## What to work on:
Please copy, exactly as they appear below, the lines from the one containing "Figure 7. Scalability evaluation for NACM and" through the one containing "Fig. 1 Transfer".

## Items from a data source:
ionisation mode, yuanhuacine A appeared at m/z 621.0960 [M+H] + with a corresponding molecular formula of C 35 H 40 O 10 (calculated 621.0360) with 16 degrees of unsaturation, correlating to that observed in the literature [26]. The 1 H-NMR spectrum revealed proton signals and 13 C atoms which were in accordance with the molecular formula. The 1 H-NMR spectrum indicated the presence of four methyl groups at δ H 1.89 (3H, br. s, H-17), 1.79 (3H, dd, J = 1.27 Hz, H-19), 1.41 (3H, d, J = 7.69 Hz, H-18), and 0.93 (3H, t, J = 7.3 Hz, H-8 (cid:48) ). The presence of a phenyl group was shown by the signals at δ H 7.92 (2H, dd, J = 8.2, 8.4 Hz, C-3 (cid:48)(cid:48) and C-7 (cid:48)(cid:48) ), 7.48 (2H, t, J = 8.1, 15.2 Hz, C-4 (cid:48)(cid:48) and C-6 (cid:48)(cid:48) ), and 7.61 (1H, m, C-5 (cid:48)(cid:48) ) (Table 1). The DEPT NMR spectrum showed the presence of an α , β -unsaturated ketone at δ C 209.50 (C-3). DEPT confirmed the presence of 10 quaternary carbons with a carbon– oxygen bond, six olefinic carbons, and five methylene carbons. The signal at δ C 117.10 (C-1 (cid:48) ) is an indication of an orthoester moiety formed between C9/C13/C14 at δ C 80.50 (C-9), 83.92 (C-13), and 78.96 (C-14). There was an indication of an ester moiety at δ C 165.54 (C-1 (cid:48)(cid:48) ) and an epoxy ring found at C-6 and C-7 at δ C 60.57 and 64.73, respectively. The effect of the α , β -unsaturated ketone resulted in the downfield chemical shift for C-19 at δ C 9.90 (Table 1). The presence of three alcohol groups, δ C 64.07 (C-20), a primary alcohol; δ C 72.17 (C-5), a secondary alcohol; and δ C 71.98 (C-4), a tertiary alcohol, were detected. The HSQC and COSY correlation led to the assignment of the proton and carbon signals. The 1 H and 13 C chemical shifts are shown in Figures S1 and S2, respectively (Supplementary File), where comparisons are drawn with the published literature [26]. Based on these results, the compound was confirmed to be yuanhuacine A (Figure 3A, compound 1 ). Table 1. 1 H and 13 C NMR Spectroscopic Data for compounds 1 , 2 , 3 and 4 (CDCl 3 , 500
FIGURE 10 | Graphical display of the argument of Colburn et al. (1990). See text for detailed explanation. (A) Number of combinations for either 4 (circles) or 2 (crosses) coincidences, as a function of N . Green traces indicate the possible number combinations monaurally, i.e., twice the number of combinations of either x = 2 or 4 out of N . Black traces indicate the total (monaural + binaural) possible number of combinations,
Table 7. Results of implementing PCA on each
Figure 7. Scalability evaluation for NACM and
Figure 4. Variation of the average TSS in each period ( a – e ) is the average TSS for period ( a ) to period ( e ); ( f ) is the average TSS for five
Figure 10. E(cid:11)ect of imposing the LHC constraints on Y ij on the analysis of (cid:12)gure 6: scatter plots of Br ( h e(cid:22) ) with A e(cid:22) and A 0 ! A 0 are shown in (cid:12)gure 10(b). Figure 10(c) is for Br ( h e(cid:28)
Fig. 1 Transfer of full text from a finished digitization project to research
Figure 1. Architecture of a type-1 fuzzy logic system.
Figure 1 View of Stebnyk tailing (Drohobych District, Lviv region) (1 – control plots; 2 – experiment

## Response to this task:
Figure 7. Scalability evaluation for NACM and
Figure 4. Variation of the average TSS in each period ( a – e ) is the average TSS for period ( a ) to period ( e ); ( f ) is the average TSS for five
Figure 10. E(cid:11)ect of imposing the LHC constraints on Y ij on the analysis of (cid:12)gure 6: scatter plots of Br ( h e(cid:22) ) with A e(cid:22) and A 0 ! A 0 are shown in (cid:12)gure 10(b). Figure 10(c) is for Br ( h e(cid:28)
Fig. 1 Transfer of full text from a finished digitization project to research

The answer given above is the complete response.